Abstract

Visual search is a routine task used in everyday life and is an important field of research in cognitive psychology. In laboratory settings, it has been shown that search for a target defined by a unique conjunction of two colours is more efficient if one colour surrounds the other (a part-whole search) compared to when no such hierarchical structural relationship exists (a part-part search; Wolfe et al. in Perception & Psychophysics, 55, 537, 1994). A similar result has been shown to hold for size × size conjunction searches (Bilsky & Wolfe in Perception & Psychophysics, 57, 749, 1995). We show that this result also holds for topology × topology conjunction searches (where the stimuli are either hollow or filled), but not for orientation × orientation conjunction searches. We use the simultaneous-sequential paradigm to investigate a possible reason for the inefficiency of part-whole orientation search compared with the efficiency of part-whole searches of other features.
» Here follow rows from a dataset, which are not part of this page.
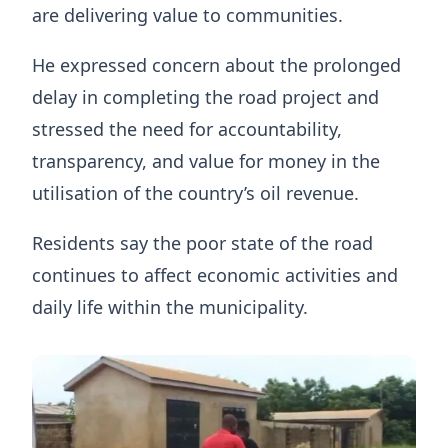
are delivering value to communities.
He expressed concern about the prolonged
delay in completing the road project and
stressed the need for accountability,
transparency, and value for money in the
utilisation of the country’s oil revenue.
Residents say the poor state of the road
continues to affect economic activities and
daily life within the municipality.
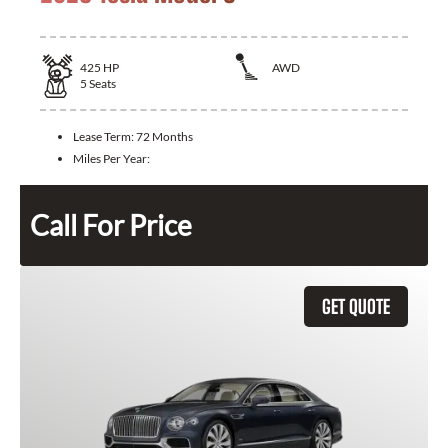
425
HP
AWD
5
Seats
Lease Term:
72 Months
Miles Per Year:
Call For Price
GET QUOTE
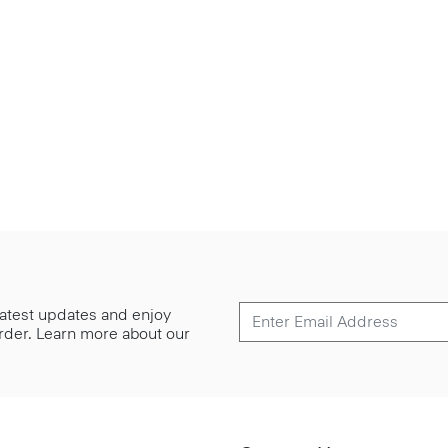
 latest updates and enjoy
 order. Learn more about our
We argue that two different attribute values from the same dimension can be processed independently, without interfering with each other for colour, size, and topology, but not for orientation. Because it is obviously more efficient to process a conjunction stimulus when both components of the conjunction can be processed without mutual interference, it follows that colour × colour, size × size, and topological × topology part-whole conjunction searches are likely to be more efficient than orientation × orientation part-whole conjunction searches.